Abstract:
The tap safety cover conceals a rotating tap or the like to prevent a worker from contacting the sharp cutting edges of the tool during operation. The device includes a tool holder which secures in the chuck or bit holder of a rotary power tool. A hollow cylindrical barrel is affixed to the tool holder, with an extension sleeve telescoping from the barrel. The tap extends concentrically through the tool holder, barrel, and sleeve, and is completely covered when the sleeve is extended. A coil spring in the barrel urges the sleeve to a fully extended position, with the sleeve retracting as it is pushed back by the workpiece as the tap penetrates a previously drilled hole in the workpiece.

Description:
BACKGROUND OF THE INVENTION  
       [0001]     1. Field of the Invention  
         [0002]     The present invention relates generally to safety guards and protective devices in the machining industry. More specifically, the present invention is a tap safety cover comprising a tap holder with a telescoping tubular safety cover that completely surrounds a tap during the hole threading operation to protect workers from contact with the sharp flutes of the tap as it rotates at potentially high speeds, thereby preventing injury.  
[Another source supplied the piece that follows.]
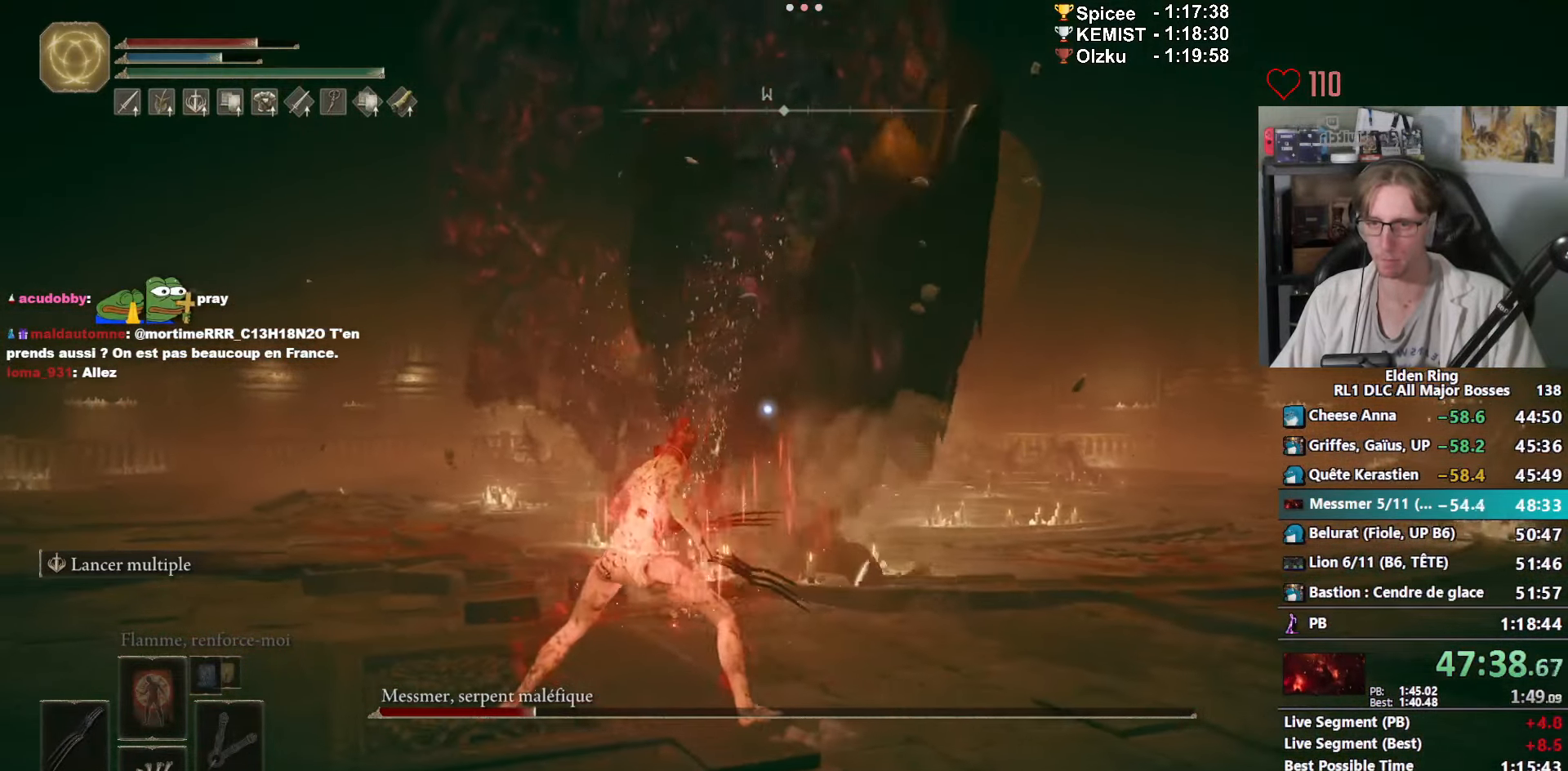
{"keys": ["q"], "mouse": [], "events": [[316, "space", "down"], [450, "space", "up"]]}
         [0003]     2. Description of the Related Art  
         [0004]     The forming of threaded holes is an essentially universal requirement in practically all areas of manufacturing, and in many other fields as well. Such threads are formed by means of taps having the desired thread diameter, which cut threads as they are screwed into the previously formed hole. This process may be done by hand for a relatively few threaded holes, but is commonly accomplished by high speed rotating machinery in major manufacturing facilities, such as automotive assembly plants and the like, in order to save time during the operation. Rotary power tools used in such high speed tapping operations can exceed nine thousand revolutions per minute (rpm), depending upon the machinery and operation.  
         [0005]     A problem with the use of high-speed rotary machinery for driving taps is that a potential exists for serious injury if a worker comes into contact with the sharp threaded edge of one of the flutes of the tap while it is rotating at high speed. Even a work glove or clothing may catch or snag on the fluted tap edge, with the result being nearly instant injury to the worker, much faster than he or she can react. While such injuries are rare, the potential exists, and the potential for lost time, worker&#39;s compensation costs, etc., are significant.  
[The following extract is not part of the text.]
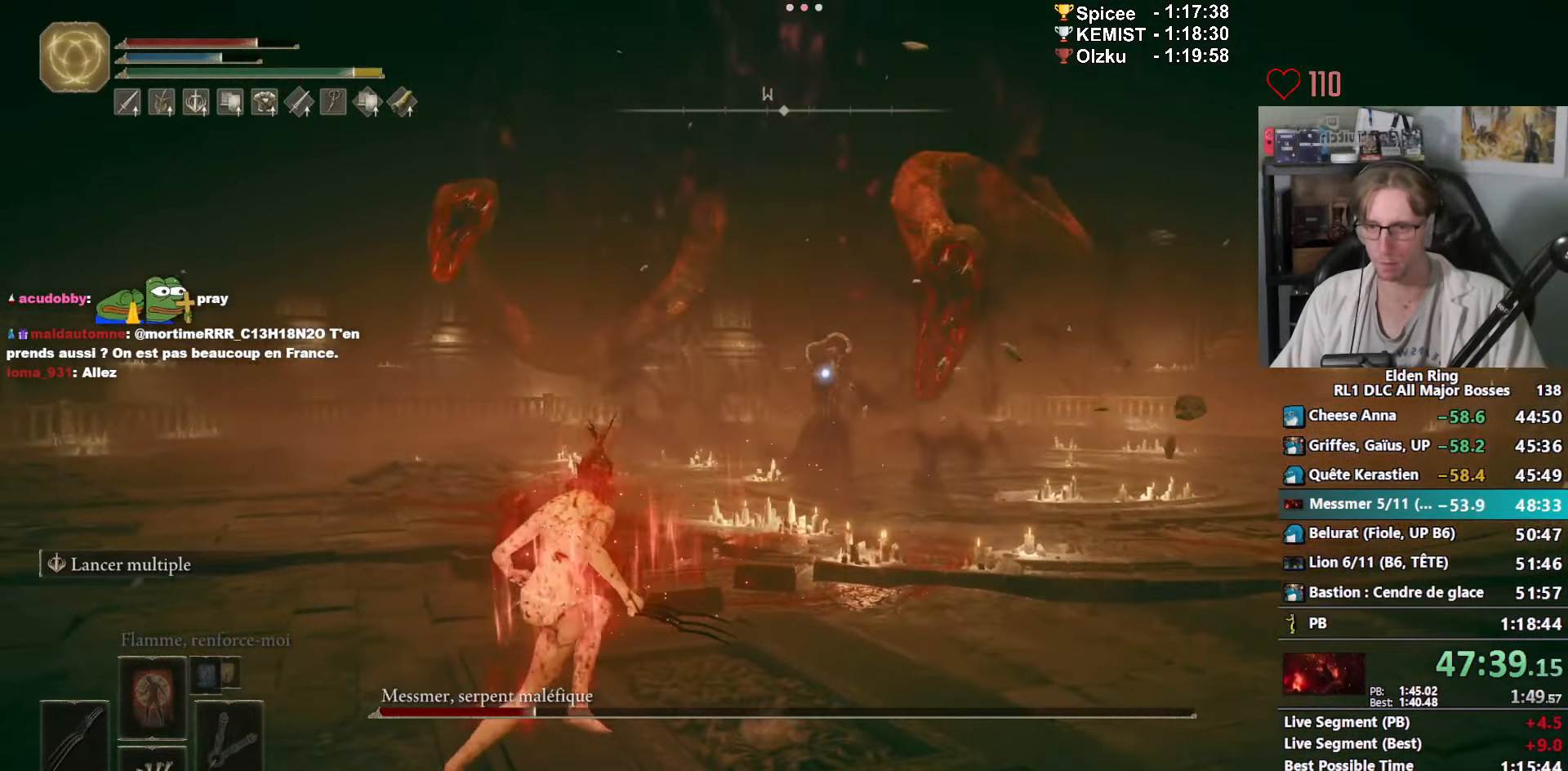
{"keys": ["q"], "mouse": [], "events": []}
         [0006]     Accordingly, various devices have been developed in the past to guard and protect workers during such machining operations. Most such devices are secured to the stationary housing of the rotary tool, and thus do not rotate with the drill bit or tap. Such relatively stationary devices tend to be at least somewhat complex, due to the requirement to secure the device to various differently shaped and configured housings for different tools. Where simpler rotary guards and guides are provided, they generally include external springs to return the axially moving or telescoping tube or component to its at rest position when no drilling or tapping operation is taking place. Such an external spring or the like on a rapidly rotating bit or tap can also snag or catch on another object, just as the flutes of a tap or drill bit may. Moreover, the present inventors are unaware of any such devices that also secure the rotating cutting tool (drill bit or tap) within the guard so that the guard also acts as a tool or bit holder, thus providing a more positive and rigid assembly between the cutting tool and the guard or cover.  
         [0007]     Another loosely related class of devices comprises depth gauges and the like, which attach to rotary tools to indicate or limit the depth of a hole being formed. An example of such is found in German Patent No. 3,801,141, published on Jul. 27, 1989. This device attaches to the drill housing and has an axially offset measuring rod and stop that telescopes into a housing along the drill housing. No means of securing the drill bit in the rotary tool or guard function is provided.  
         [0008]     None of the above inventions and patents, taken either singly or in combination, is seen to describe the instant invention as claimed. Thus, a tap safety cover solving the aforementioned problems is desired.  
       SUMMARY OF THE INVENTION  
       [0009]     The tap safety cover is a telescoping cylindrical device that is secured within the chuck or tool holder of a rotary working tool, and in turn secures the tap concentrically aligned with the rotary axis of the tool. The safety cover includes a fixed barrel and telescoping extension sleeve, with the tap passing through both the barrel and extension sleeve. The sleeve is biased or urged toward a fully extended state in which the drive end, barrel, and sleeve essentially cover the entire length of the tap by a coil spring disposed within the barrel and surrounding the installed tap. The spring preferably has a conical configuration, i.e., one end has a slightly larger diameter than the other. This allows the spring&#39;s coils to nest slightly within one another, thereby allowing the spring to compress more completely than a helical coil spring having constant diameter coils in which the coils rest directly atop one another at full compression. A conical spring is also more stable than a constant diameter spring when compressed and does not cock laterally to bind against the tap within the barrel, as can a constant diameter helical spring.  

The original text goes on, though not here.